I feel like a freight train on rails that lead to success. If this journey has taught me anything, it’s that you have to take one day at time. I’m lining up days one after the other, becoming a little more the man I should be with each spin of the earth.
I know I will get there. It might be next year, it might be five years away, but there is no derailing me. This feeling of inevitability is comforting—it helps me grit my teeth and take my lumps today, because I know it will get better in the future.
I feel a vibrancy springing up from inside. There are off days, but in general, there’s a vitality surging within me that leans into life, causes me to smile like a doofus for no reason, laugh out loud when lying awake in bed for no reason, appreciate small beauties hidden in the hustle and bustle of existence, and just feel okay with myself even if I’m sitting alone in my apartment. I am me, and I’m doing what I need to be doing, and that brings satisfaction.
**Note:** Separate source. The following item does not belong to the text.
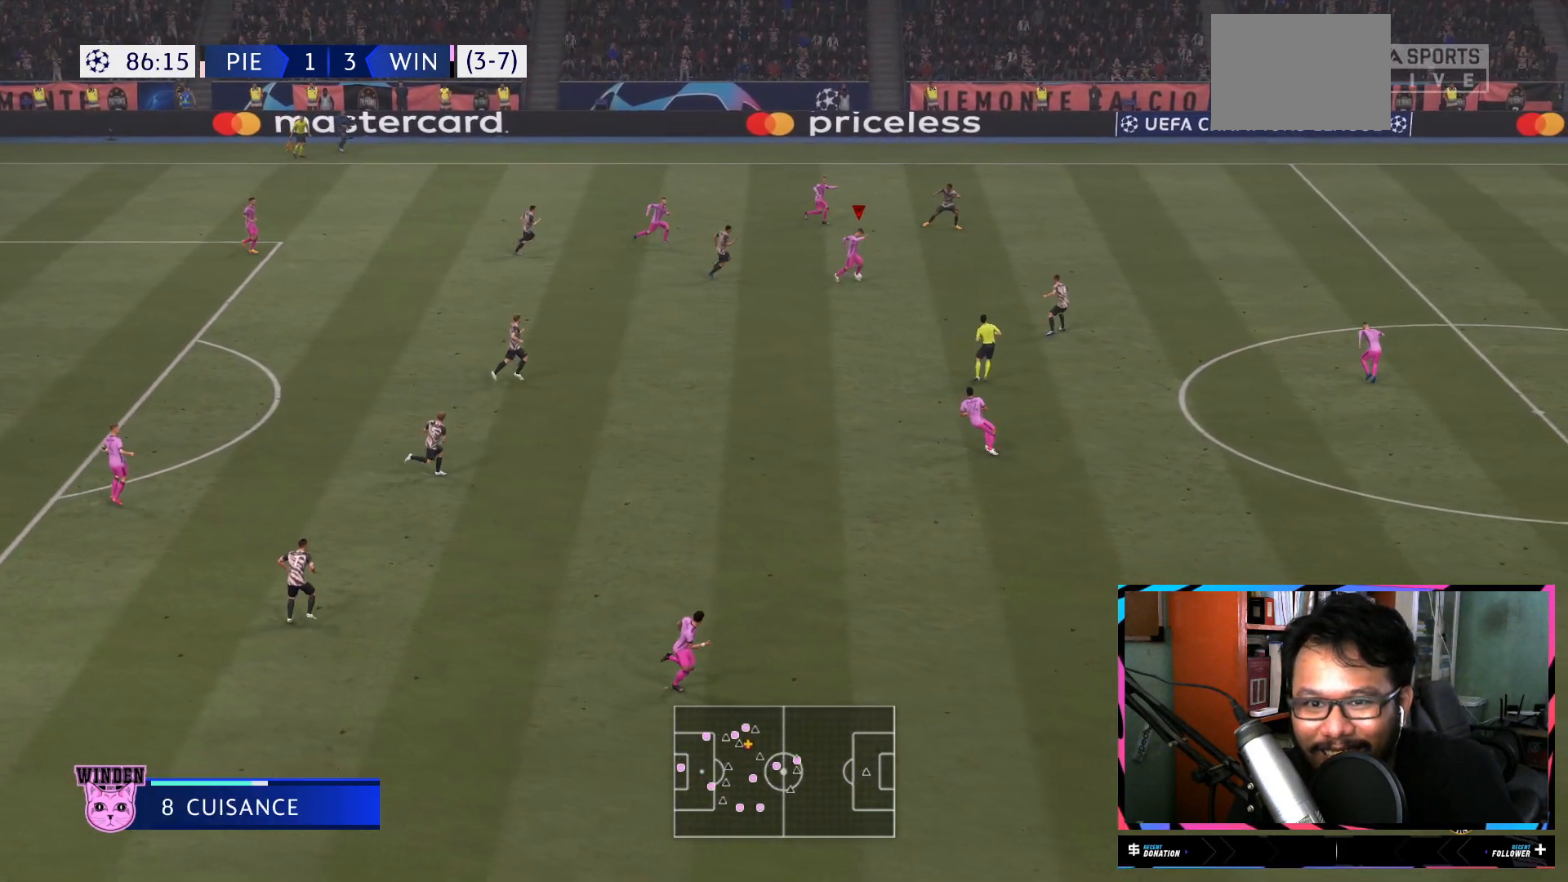
{"buttons": [], "left_stick": "down-right", "right_stick": "center", "events": [[100, "Y", "down"], [267, "Y", "up"]]}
Physically, I feel great. I’ve been working out consistently, more so than I ever have. I’ve been taking nothing but cold showers. I’ve been cooking and eating nutritious meals at home. I confine my caffeine consumption to before noon. I sleep less, wake up early, feel more refreshed, look great, and my skin is very clear.
I am undeniably bolder. I have a tendency to be timid and let people push me around. I used to tell myself it’s because I was strong and I could handle it, but I realize now it’s because I was weak and was simply afraid to stand up for myself, because my self respect was left for dead in a ditch. I also dreaded awkward situations because I had no center; I was a wad of people pleasing anxiety. Now I have a center. Uncomfortable situations aren’t a big deal, and I don’t have a problem contradicting people.
My visits to this subreddit are less frequent than when I started. This is how it should be. The goal is to get PMO out of the mind completely. When living life normally, as it is meant to be lived, I will not be obsessing about not fapping. I will have a clear head. That is freedom.
Today is ninety days for me. Each day, as I wrote elsewhere, is its own battle. Past success doesn’t mean I get a free ride today. At day 30, 90 days felt so far away. Once I got closer, I was surprised at how quickly the time passed. Time flies when you’re having fun. Time flies when you’re not drowning yourself in self-loathing by the light of your computer in a dank bedroom.
Fellow fapstronauts, let’s be strong and make this the best year of our lives.